The "F1" team developed new cameras to capture the film's ultra-realistic high-speed racing.

The “F1” crew developed new cameras to seize the movie’s ultra-realistic high-speed racing.

(Apple TV)

The digital camera crew too needed to be adaptable and cell (no VistaVision right here), all whereas determining methods to seize footage at 180 miles per hour that couldn’t be coated with quite a lot of takes. “First, we had to make a camera that didn’t exist yet,” stated Claudio Miranda, the movie’s cinematographer.

Miranda, who gained an Oscar for “Life of Pi,” labored with Sony to develop small, agile “sensor-on-a-stick” cameras with Imax-worthy lenses to position across the vehicles. Protection turned important — there have been 16 digital camera positions to seize as a lot as attainable. With each the racing itself and the hoopla round race weekend, the same old filmmaking mindset merely needed to change: “I’m not always able to shoot sunset for this shot, or backlight for this quarter,” stated Miranda, describing his pondering. “We traded all that in for the realism of the movie. But I think that’s unbeatable.”

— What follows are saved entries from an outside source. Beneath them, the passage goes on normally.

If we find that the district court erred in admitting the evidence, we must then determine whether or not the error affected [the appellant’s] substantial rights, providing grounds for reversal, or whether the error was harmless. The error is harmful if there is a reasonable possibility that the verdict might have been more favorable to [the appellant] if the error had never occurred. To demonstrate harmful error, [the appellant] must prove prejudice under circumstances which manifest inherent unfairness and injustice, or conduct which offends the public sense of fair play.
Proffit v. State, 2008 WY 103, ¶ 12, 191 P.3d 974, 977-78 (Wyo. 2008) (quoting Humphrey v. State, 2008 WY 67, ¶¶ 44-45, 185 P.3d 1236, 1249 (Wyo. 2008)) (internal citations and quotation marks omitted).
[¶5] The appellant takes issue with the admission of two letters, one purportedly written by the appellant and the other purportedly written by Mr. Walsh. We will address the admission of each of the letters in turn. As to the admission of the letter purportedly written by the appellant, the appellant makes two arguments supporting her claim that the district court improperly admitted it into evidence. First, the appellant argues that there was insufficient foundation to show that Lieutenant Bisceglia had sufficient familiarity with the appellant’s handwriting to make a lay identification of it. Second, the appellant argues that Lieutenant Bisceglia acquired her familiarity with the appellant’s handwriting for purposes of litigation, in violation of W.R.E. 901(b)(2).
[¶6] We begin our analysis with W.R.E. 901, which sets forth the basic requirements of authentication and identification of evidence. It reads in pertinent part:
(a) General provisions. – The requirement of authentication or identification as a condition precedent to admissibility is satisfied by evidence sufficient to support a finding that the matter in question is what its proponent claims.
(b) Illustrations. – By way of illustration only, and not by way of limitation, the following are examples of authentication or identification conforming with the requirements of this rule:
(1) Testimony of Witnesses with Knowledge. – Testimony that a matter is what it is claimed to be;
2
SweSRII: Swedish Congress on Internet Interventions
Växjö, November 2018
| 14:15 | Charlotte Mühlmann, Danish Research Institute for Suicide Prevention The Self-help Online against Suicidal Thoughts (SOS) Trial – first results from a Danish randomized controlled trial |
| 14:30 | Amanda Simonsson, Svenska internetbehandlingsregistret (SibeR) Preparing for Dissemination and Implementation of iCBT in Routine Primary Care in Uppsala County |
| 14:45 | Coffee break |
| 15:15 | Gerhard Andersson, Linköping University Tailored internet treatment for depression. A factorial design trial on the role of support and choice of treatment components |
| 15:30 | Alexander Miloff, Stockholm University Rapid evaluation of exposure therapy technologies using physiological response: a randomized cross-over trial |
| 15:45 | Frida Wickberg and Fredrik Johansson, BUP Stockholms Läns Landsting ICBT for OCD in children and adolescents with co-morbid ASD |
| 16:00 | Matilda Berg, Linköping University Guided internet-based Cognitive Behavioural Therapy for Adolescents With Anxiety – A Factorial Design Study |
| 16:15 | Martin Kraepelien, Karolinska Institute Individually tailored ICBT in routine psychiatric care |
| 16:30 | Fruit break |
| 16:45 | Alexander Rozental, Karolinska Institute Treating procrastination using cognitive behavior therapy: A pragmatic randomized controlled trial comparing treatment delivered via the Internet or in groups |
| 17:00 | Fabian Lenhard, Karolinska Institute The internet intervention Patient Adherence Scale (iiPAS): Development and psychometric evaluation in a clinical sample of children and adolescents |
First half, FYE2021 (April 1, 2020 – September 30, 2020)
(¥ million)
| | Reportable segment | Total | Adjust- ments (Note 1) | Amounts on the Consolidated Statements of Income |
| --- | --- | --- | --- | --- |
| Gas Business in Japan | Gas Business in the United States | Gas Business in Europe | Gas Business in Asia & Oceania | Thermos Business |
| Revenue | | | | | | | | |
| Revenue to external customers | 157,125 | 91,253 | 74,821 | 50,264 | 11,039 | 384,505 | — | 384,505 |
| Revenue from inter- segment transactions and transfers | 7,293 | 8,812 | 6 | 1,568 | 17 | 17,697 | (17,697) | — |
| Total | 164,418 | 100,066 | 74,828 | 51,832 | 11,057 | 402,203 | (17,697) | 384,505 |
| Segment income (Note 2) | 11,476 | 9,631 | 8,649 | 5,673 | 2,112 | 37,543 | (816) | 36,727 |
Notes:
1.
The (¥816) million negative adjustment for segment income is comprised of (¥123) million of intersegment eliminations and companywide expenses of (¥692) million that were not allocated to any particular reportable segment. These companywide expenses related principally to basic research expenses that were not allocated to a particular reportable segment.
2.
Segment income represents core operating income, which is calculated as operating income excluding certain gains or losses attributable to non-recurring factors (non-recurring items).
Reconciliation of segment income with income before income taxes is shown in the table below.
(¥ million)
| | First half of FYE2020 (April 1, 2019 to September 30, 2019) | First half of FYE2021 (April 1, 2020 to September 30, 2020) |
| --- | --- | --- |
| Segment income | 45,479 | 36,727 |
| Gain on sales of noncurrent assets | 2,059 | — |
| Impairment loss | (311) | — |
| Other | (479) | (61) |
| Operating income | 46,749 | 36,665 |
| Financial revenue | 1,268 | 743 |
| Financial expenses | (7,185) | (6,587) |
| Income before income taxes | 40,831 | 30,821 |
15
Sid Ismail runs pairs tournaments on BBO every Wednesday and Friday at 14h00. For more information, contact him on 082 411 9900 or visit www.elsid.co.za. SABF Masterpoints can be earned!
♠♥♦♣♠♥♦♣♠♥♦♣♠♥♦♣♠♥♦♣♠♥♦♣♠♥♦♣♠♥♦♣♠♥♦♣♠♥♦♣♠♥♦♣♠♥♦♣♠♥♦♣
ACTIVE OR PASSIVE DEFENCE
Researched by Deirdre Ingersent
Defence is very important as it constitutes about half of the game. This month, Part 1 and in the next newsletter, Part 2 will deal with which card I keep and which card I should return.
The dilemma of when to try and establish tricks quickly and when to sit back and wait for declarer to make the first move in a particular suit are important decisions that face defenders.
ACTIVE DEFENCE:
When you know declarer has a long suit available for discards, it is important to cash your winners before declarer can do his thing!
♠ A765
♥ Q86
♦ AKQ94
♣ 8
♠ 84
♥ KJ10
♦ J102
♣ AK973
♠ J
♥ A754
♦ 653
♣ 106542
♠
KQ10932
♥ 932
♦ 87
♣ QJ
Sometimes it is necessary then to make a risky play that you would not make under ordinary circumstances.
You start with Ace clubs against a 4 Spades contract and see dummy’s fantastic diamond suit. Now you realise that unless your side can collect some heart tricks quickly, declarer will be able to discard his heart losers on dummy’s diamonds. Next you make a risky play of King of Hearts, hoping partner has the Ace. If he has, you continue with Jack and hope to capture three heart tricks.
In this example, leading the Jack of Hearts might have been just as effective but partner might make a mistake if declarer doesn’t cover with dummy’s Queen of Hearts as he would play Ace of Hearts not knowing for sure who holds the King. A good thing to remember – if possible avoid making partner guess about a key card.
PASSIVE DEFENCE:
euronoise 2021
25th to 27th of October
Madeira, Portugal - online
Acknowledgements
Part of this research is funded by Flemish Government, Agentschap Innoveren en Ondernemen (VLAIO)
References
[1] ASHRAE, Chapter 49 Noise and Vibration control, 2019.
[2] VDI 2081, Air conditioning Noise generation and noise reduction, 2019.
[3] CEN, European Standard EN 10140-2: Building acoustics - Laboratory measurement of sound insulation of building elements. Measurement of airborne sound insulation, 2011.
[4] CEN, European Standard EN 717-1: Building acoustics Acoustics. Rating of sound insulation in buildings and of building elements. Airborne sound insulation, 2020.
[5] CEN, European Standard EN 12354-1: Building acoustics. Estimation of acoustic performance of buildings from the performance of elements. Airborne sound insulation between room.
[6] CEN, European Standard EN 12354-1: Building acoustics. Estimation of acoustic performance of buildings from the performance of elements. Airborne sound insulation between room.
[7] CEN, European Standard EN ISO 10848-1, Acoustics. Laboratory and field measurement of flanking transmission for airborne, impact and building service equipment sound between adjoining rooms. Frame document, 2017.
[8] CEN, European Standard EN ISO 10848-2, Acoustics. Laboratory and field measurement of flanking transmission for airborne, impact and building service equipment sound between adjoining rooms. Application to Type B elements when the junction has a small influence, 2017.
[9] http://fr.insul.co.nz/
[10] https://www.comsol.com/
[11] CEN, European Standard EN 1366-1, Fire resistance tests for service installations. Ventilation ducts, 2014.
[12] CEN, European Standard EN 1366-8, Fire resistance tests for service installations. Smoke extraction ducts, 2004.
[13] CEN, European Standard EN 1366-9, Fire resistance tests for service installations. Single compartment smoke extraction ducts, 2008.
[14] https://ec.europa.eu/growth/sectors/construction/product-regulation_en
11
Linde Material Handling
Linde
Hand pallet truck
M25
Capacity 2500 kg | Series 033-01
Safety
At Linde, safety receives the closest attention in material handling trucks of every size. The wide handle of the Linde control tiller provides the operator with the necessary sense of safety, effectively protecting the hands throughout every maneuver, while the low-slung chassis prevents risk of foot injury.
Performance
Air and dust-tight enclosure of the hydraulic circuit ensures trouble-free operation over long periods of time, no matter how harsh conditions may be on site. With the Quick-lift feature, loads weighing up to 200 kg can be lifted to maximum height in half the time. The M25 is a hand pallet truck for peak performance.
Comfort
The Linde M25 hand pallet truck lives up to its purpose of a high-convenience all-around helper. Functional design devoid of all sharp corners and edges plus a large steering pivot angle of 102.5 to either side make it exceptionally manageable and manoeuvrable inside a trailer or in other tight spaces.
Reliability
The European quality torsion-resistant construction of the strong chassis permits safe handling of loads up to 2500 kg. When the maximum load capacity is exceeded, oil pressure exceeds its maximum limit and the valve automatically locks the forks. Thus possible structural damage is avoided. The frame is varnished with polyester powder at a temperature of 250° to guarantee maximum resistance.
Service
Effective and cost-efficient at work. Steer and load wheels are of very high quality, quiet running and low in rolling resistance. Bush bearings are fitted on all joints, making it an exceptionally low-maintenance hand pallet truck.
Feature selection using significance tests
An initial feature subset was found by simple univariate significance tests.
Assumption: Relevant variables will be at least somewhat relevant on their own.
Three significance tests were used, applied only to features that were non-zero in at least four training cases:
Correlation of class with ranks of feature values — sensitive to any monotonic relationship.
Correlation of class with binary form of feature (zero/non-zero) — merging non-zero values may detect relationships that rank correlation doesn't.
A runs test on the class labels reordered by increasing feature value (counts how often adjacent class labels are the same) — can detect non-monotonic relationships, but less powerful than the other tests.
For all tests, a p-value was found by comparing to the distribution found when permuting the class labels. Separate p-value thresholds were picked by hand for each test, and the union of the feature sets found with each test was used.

Apart from a number of spinouts (and a stray Brad Pitt fan ruining a shot to get a selfie), the manufacturing was miraculously accident-free, regardless of taking virtually two years to movie. Which may be due partly to the truth that, when you squint, it seems {that a} movie crew is comparable sufficient to an F1 crew to suit proper in.

“Everyone had to be prepared for those nine-minute shoot windows in the same way that you’d have to be ready for a pit stop,” Kosinski stated. “There was a really interesting kinship. And we really did feel like the 11th team after spending two seasons with them.”

The second that sticks with Miranda is from the tip of the manufacturing, in Abu Dhabi, when all the true F1 groups bought their vehicles out for one grand scene collectively — a million-dollar setup, to undersell it by a number of digits. “In the beginning, it did feel like we were this annoying little buzzard,” Miranda stated. “I think that’s why I got really emotional when everyone wanted to help us out in the final race and bring the cars out. Because it felt like, at the end, we were kind of loved.”